··· DOCUMENT EXCERPT ···
The above discussion reveals certain influences of jurisdictional rules on cities in terms of sustainable development: they help cities provide adequate transnational access to justice as one of the essential goals of SDG 16, bridging cities and SDGs. That can also explain why economic jurisdictional functions are not entirely absorbed by States: despite the ‘local-national mismatch’, the role cities play in resolving transnational civil and commercial disputes differs from that of States. After all, for private entities, the choice of venue for litigation is part of their business decision-making. Cities that strive for outward economic prosperity not only attract business capital but also wield a stronger influence, as their jurisdiction extends far beyond their administrative boundaries when they hear transnational cases. For global cities like New York, London, and Singapore, their jurisdiction can even extend globally. As a result, SDG 11.3 (enhance inclusive and sustainable urbanisation and capacity for participatory, integrated and sustainable human settlement planning and management in all countries) and SDG 16.3 (promote the rule of law at the national and international levels and ensure equal access to justice for all) are connected through transnational jurisdictional rules: cities provide private entities with transnational access to justice, while the resulting influx of economic activity contributes to their sustainable development.
Observation 1: Indirect Influence of General Jurisdictional Regime
The Structures of CPL's Jurisdictional Rules
Section 2 identified two key jurisdictional factors that potentially influence a city's ability to facilitate transnational access to justice: a State's general jurisdictional framework and special city-level arrangements. This section focuses on the first factor—China's foreign-related civil and commercial jurisdictional design—and assesses whether it provides the necessary transparency and predictability to enable cities to effectively exercise jurisdiction in cross-border disputes. To examine this issue, it is essential first to outline the structural framework of China's foreign-related jurisdictional rules.
China's judicial system is hierarchically structured into four levels of courts. At the highest level sits the SPC, followed by the High People's Courts (高级人民法院, hereinafter ‘High Courts’), then the Intermediate People's Courts (中级人民法院, hereinafter ‘Intermediate Courts’), and finally the Primary People's Courts (基层人民法院, hereinafter ‘Primary Courts’). 28 The presence of these courts in a city depends on the city's administrative rank. Intermediate Courts generally operate at the municipal level. Primary Courts serve districts or counties of the city, making them the most accessible level of adjudication for disputes. High Courts are situated in provincial capitals and centrally-administered municipalities, 29 where they handle complex and high-value cases. Additionally, the SPC has established six circuit courts in Shenzhen, Shenyang, Nanjing, Zhengzhou, Chongqing, and Xi’an, while the SPC itself is headquartered in Beijing, the national capital.
··· LISTING ···
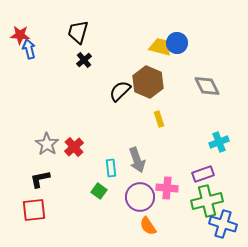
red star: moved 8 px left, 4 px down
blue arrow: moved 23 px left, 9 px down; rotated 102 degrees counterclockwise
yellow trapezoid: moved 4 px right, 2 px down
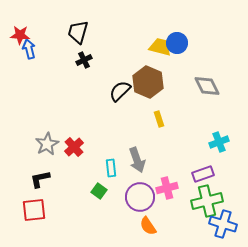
black cross: rotated 14 degrees clockwise
gray star: rotated 10 degrees clockwise
pink cross: rotated 20 degrees counterclockwise
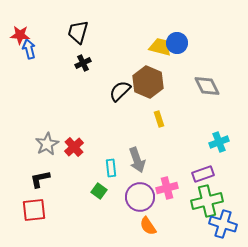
black cross: moved 1 px left, 3 px down
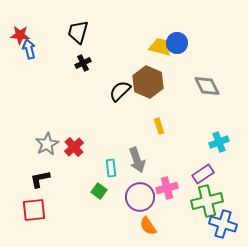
yellow rectangle: moved 7 px down
purple rectangle: rotated 15 degrees counterclockwise
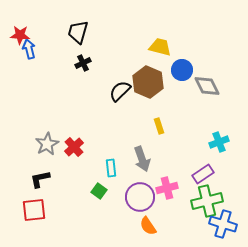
blue circle: moved 5 px right, 27 px down
gray arrow: moved 5 px right, 1 px up
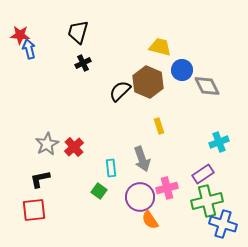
orange semicircle: moved 2 px right, 6 px up
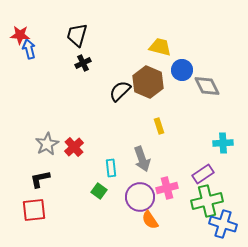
black trapezoid: moved 1 px left, 3 px down
cyan cross: moved 4 px right, 1 px down; rotated 18 degrees clockwise
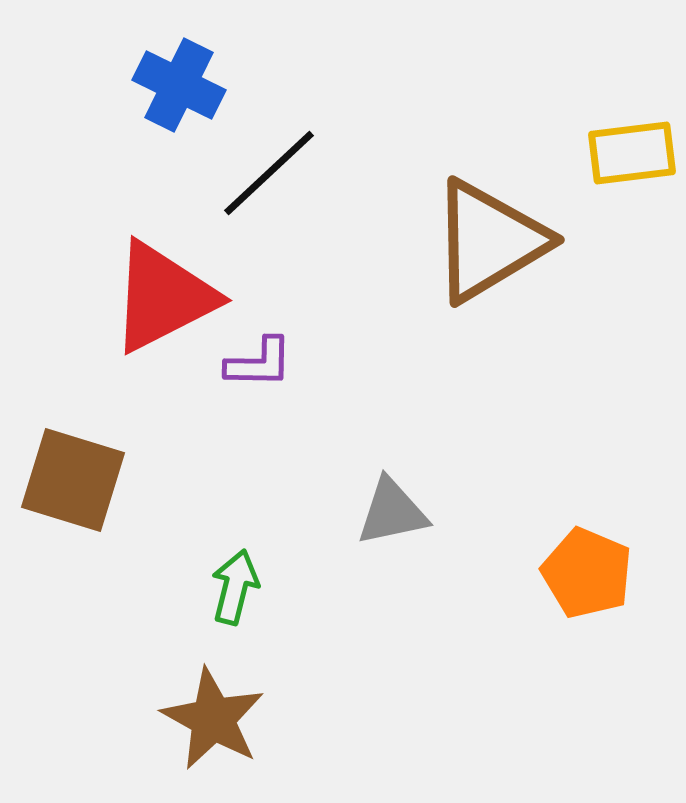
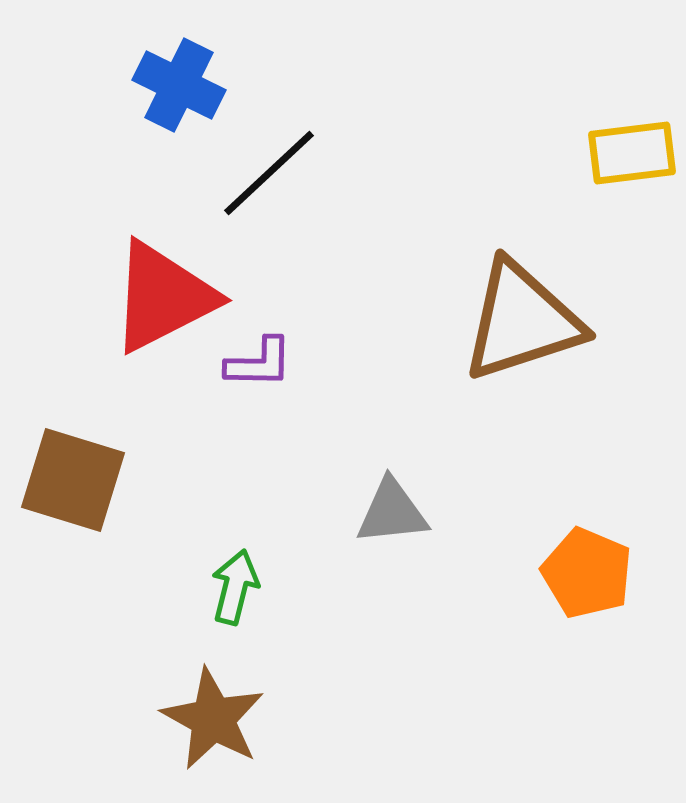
brown triangle: moved 33 px right, 80 px down; rotated 13 degrees clockwise
gray triangle: rotated 6 degrees clockwise
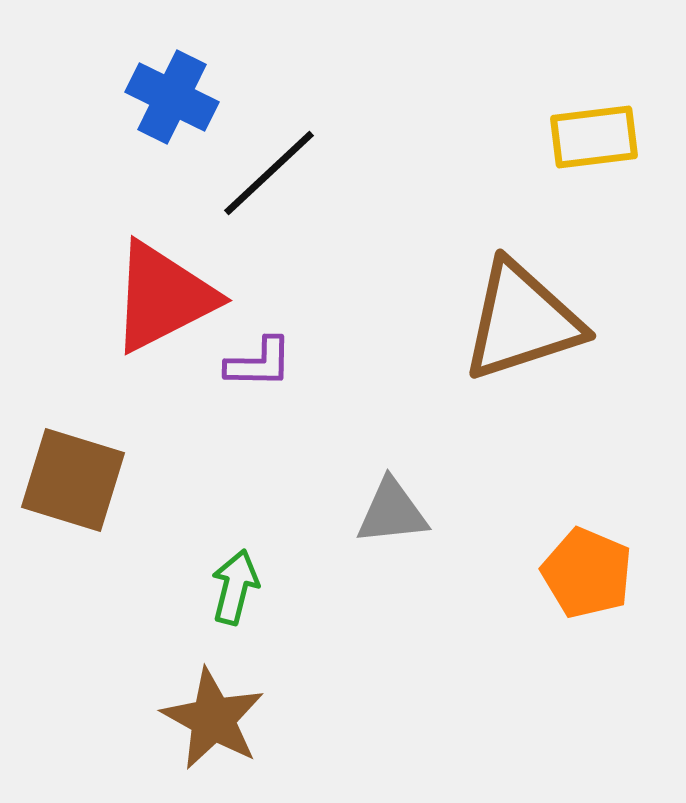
blue cross: moved 7 px left, 12 px down
yellow rectangle: moved 38 px left, 16 px up
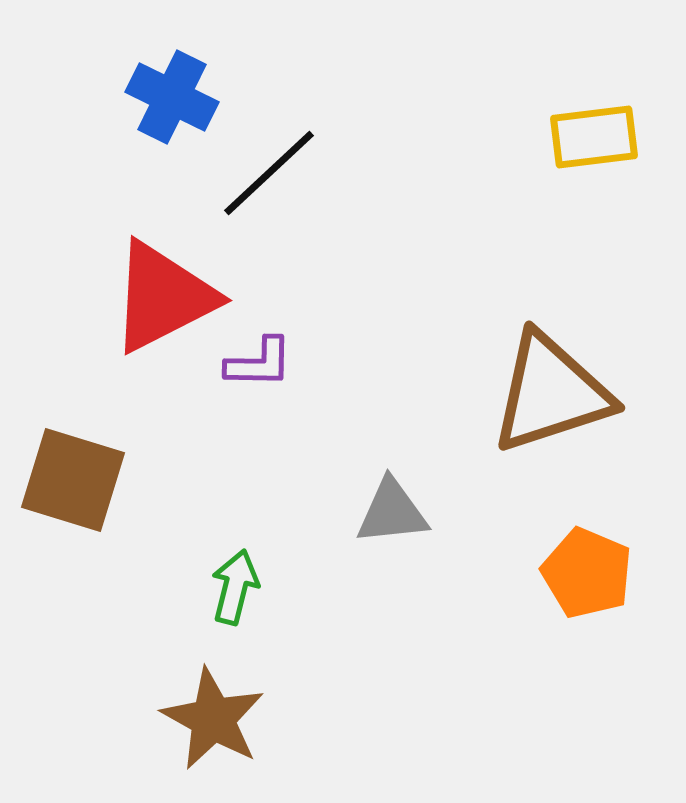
···
▶ [STATED TASK 1]: Decide whether each statement below agrees with the excerpt on cities and jurisdictional rules. For each, answer yes or no and quote the deciding words of the excerpt. (a) China's judicial system has four levels of courts. (b) Intermediate Courts are situated in provincial capitals and centrally-administered municipalities. (c) The SPC has set up six circuit courts.
▶ [STATED TASK 2]: How many lines of the listing contain the string "triangle"? Reply with the number only.

▶ [TASK RESULT 1]:
(a) Yes: "China's judicial system is hierarchically structured into four levels of courts."
(b) No: "Intermediate Courts generally operate at the municipal level." and "High Courts are situated in provincial capitals and centrally-administered municipalities"
(c) Yes: "the SPC has established six circuit courts in Shenzhen, Shenyang, Nanjing, Zhengzhou, Chongqing, and Xi’an"

▶ [TASK RESULT 2]: 2